EXERCISE AIM
Reproduce every line of the entries below word for word, in the same order.

RAW DATA

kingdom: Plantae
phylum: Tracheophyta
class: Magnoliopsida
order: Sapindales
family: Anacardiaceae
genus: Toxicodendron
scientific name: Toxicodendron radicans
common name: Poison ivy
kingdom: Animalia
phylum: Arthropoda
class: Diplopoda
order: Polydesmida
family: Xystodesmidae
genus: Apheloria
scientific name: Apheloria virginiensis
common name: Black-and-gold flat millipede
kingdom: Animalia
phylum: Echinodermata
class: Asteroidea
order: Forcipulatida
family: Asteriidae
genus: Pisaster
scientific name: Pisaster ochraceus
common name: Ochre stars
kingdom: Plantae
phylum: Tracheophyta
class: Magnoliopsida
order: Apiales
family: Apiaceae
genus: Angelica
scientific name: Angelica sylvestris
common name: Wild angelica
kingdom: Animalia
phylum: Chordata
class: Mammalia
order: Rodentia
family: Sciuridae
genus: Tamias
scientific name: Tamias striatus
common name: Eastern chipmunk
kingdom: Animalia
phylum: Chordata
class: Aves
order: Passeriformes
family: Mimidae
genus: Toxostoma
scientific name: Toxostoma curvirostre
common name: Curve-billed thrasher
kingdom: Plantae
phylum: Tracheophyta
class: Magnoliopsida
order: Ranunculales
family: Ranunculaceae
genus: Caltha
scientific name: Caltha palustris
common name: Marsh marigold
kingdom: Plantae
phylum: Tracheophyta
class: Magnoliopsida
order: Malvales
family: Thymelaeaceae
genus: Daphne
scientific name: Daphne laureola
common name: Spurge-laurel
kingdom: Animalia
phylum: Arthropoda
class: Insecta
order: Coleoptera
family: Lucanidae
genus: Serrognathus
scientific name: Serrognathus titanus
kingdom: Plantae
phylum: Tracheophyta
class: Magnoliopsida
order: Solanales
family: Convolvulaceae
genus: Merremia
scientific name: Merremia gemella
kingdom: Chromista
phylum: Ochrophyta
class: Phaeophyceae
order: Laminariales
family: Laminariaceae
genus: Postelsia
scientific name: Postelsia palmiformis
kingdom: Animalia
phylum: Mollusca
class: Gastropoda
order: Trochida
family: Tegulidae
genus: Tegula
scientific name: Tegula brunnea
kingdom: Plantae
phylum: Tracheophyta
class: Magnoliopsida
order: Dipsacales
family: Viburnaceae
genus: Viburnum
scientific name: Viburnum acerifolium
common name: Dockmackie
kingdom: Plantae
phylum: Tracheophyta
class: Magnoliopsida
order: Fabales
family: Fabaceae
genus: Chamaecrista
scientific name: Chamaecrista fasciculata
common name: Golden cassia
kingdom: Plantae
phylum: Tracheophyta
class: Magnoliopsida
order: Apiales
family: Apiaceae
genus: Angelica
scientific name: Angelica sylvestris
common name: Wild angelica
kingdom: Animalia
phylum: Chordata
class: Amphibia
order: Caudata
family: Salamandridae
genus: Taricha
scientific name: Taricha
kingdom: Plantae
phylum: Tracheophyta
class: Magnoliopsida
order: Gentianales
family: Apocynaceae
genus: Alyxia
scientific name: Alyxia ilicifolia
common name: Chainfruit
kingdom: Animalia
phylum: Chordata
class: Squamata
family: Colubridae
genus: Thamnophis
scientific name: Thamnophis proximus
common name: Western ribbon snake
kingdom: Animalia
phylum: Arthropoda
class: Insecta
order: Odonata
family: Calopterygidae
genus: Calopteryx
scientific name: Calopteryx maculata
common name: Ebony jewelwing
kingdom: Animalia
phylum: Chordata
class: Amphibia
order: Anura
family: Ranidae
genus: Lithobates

WRITTEN RESPONSE
kingdom: Plantae
phylum: Tracheophyta
class: Magnoliopsida
order: Sapindales
family: Anacardiaceae
genus: Toxicodendron
scientific name: Toxicodendron radicans
common name: Poison ivy
kingdom: Animalia
phylum: Arthropoda
class: Diplopoda
order: Polydesmida
family: Xystodesmidae
genus: Apheloria
scientific name: Apheloria virginiensis
common name: Black-and-gold flat millipede
kingdom: Animalia
phylum: Echinodermata
class: Asteroidea
order: Forcipulatida
family: Asteriidae
genus: Pisaster
scientific name: Pisaster ochraceus
common name: Ochre stars
kingdom: Plantae
phylum: Tracheophyta
class: Magnoliopsida
order: Apiales
family: Apiaceae
genus: Angelica
scientific name: Angelica sylvestris
common name: Wild angelica
kingdom: Animalia
phylum: Chordata
class: Mammalia
order: Rodentia
family: Sciuridae
genus: Tamias
scientific name: Tamias striatus
common name: Eastern chipmunk
kingdom: Animalia
phylum: Chordata
class: Aves
order: Passeriformes
family: Mimidae
genus: Toxostoma
scientific name: Toxostoma curvirostre
common name: Curve-billed thrasher
kingdom: Plantae
phylum: Tracheophyta
class: Magnoliopsida
order: Ranunculales
family: Ranunculaceae
genus: Caltha
scientific name: Caltha palustris
common name: Marsh marigold
kingdom: Plantae
phylum: Tracheophyta
class: Magnoliopsida
order: Malvales
family: Thymelaeaceae
genus: Daphne
scientific name: Daphne laureola
common name: Spurge-laurel
kingdom: Animalia
phylum: Arthropoda
class: Insecta
order: Coleoptera
family: Lucanidae
genus: Serrognathus
scientific name: Serrognathus titanus
kingdom: Plantae
phylum: Tracheophyta
class: Magnoliopsida
order: Solanales
family: Convolvulaceae
genus: Merremia
scientific name: Merremia gemella
kingdom: Chromista
phylum: Ochrophyta
class: Phaeophyceae
order: Laminariales
family: Laminariaceae
genus: Postelsia
scientific name: Postelsia palmiformis
kingdom: Animalia
phylum: Mollusca
class: Gastropoda
order: Trochida
family: Tegulidae
genus: Tegula
scientific name: Tegula brunnea
kingdom: Plantae
phylum: Tracheophyta
class: Magnoliopsida
order: Dipsacales
family: Viburnaceae
genus: Viburnum
scientific name: Viburnum acerifolium
common name: Dockmackie
kingdom: Plantae
phylum: Tracheophyta
class: Magnoliopsida
order: Fabales
family: Fabaceae
genus: Chamaecrista
scientific name: Chamaecrista fasciculata
common name: Golden cassia
kingdom: Plantae
phylum: Tracheophyta
class: Magnoliopsida
order: Apiales
family: Apiaceae
genus: Angelica
scientific name: Angelica sylvestris
common name: Wild angelica
kingdom: Animalia
phylum: Chordata
class: Amphibia
order: Caudata
family: Salamandridae
genus: Taricha
scientific name: Taricha
kingdom: Plantae
phylum: Tracheophyta
class: Magnoliopsida
order: Gentianales
family: Apocynaceae
genus: Alyxia
scientific name: Alyxia ilicifolia
common name: Chainfruit
kingdom: Animalia
phylum: Chordata
class: Squamata
family: Colubridae
genus: Thamnophis
scientific name: Thamnophis proximus
common name: Western ribbon snake
kingdom: Animalia
phylum: Arthropoda
class: Insecta
order: Odonata
family: Calopterygidae
genus: Calopteryx
scientific name: Calopteryx maculata
common name: Ebony jewelwing
kingdom: Animalia
phylum: Chordata
class: Amphibia
order: Anura
family: Ranidae
genus: Lithobates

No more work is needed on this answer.